Answer from Dr Rayward
Since egg donation depends on biology, we cannot 100% guarantee that the treatment will take its course as planned. The reasons why a treatment may be cancelled could be because of the donor, because of the recipient or because of a failure in embryo development. If the donor does not produce enough eggs to move forward with the treatment, we look for a new donor, and sometimes can even follow almost the same
timeline as planned. Sometimes the recipient does not respond well to the medication, and the endometrium is not thick enough to transfer. In this case, as in the case of abnormal bleeding, we cannot transfer according to the planned schedule. The eggs or the embryos will be frozen, depending on when we realise we cannot go forward with the transfer, and then we will prepare the endometrium in a later cycle.
Answer from Dr. de Miguel
Unfortunately, the answer is yes. The main problem we can have in an IVF programme with donor eggs is the endometrium preparation. So, in general, we want to be sure before starting that you don’t have any problems with endometrium preparation, but anyway, if your endometrium does not arrive at a good morphology or at a minimum of 7.5mm, we will cancel the embryo transfer because we want to be sure to give you the highest chance of success. The second situation we can have is that the donor is not responding correctly to the medication or there is some problem with the egg retrieval. So, if this happens, we will cancel the treatment for you, but at Clinica Tambre, we have blastocyst guarantees, which means that we will cancel the transfer, but we will do another treatment for you with no extra cost.
Answer from Dr. Vlček
The organisation of the whole process of the egg donation is a delicate process. We try for it to be as easy as possible for the patients, with a big team cooperating during the treatment for the donor and for the recipient. Because the majority of the donor programmes in our clinic are fresh eggs, it means there must be a precise synchronisation of the cycles of the donor and the recipient. This gives the advantage of better outcomes of the treatment, but there could be some points when something could go wrong. There are some unexpected situations which could occur during this process, for example there could be some unexpected bleeding during the synchronisation, because for this we use the birth control pill, which is the method best tolerated and accepted by the patients and by the donors as well. The period could be delayed or there could be some intermenstrual bleeding, which makes the synchronisation worse, and could for example delay the time for the transfer of the embryo. The next thing could be that the donor could produce less than the expected amount of eggs, and of course in our treatment policy we respect the rights of the donor, and the first point for us is the safety of all sides, so the donor could decide to finish the treatment and not to go through the process of the egg collection. This happens very rarely, but we must inform the patients in advance that this could happen.
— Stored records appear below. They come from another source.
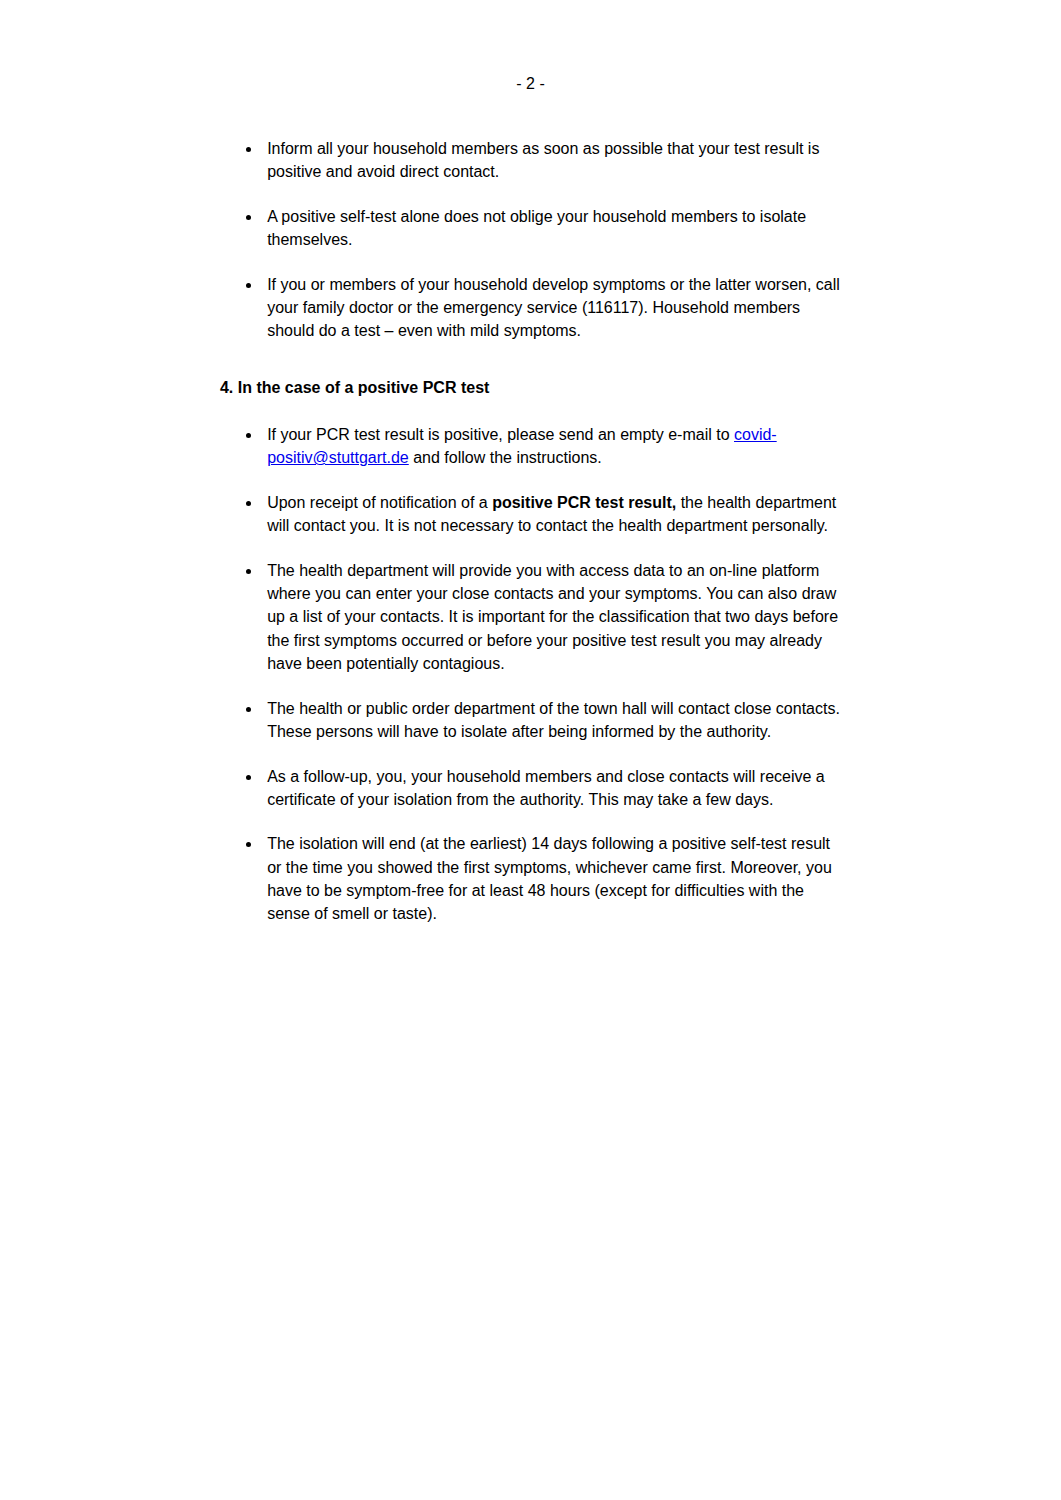- 2 -
Inform all your household members as soon as possible that your test result is positive and avoid direct contact.
A positive self-test alone does not oblige your household members to isolate themselves.
If you or members of your household develop symptoms or the latter worsen, call your family doctor or the emergency service (116117). Household members should do a test – even with mild symptoms.
4. In the case of a positive PCR test
If your PCR test result is positive, please send an empty e-mail to covid-positiv@stuttgart.de and follow the instructions.
Upon receipt of notification of a positive PCR test result, the health department will contact you. It is not necessary to contact the health department personally.
The health department will provide you with access data to an on-line platform where you can enter your close contacts and your symptoms. You can also draw up a list of your contacts. It is important for the classification that two days before the first symptoms occurred or before your positive test result you may already have been potentially contagious.
The health or public order department of the town hall will contact close contacts. These persons will have to isolate after being informed by the authority.
As a follow-up, you, your household members and close contacts will receive a certificate of your isolation from the authority. This may take a few days.
The isolation will end (at the earliest) 14 days following a positive self-test result or the time you showed the first symptoms, whichever came first. Moreover, you have to be symptom-free for at least 48 hours (except for difficulties with the sense of smell or taste).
However, whatever happens, the staff at the clinic are trained to deal with those unusual situations, and our egg bank always has a reserve of frozen eggs. But before we use frozen eggs, we always discuss this with the patients and this is a special situation because as I said before, we try to use mostly fresh eggs for the fertilisation because this brings the best outcome of the therapy. The frozen donor eggs are used in situations for example when the patient has already bought their flight tickets and they are ready for the treatment in a specific time frame, and they cannot change the time of their stay here in the Czech Republic. So, the next thing could be that during the process, some of the patients do not react to the medication, like for example their endometrium thickness is not thick enough for the embryo transfer—this should be at least six or seven millimetres because then we have the best outcome. This adverse event could lead to the change of the type of the medication during the preparation, and if the patient doesn’t react to it, we try to make a probe cycle, which can show us how the patient may react to this medication next time.
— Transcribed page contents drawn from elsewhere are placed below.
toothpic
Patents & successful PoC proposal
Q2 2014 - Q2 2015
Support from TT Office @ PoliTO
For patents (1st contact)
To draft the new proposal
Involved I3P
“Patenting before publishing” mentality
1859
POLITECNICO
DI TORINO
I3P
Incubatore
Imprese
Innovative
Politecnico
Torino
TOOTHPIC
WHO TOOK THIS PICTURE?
The next thing could be that the man is not able to produce the sperm for the fertilisation, which can happen sometimes, as it is very stressful for the man to come here and have to give sperm. This can of course be discussed in advance with the patients, to ask if they are ready for this slightly stressful process of providing the sperm, but most of the problems have nothing to do with this. Another thing that has happened before with some patients is that because they send the results of the scan of the uterine cavity, we monitor if there are no polyps. Sometimes, there are visible polyps in the cavity, and if it is bigger than five millimetres, we are not insured to transfer the embryos into the cavity, as this does not bring good outcomes for the treatment. In those situations, it is better to advise the patients to cancel the treatment, remove the polyp, and transfer the embryos in the next cycle after the freezing and thawing process.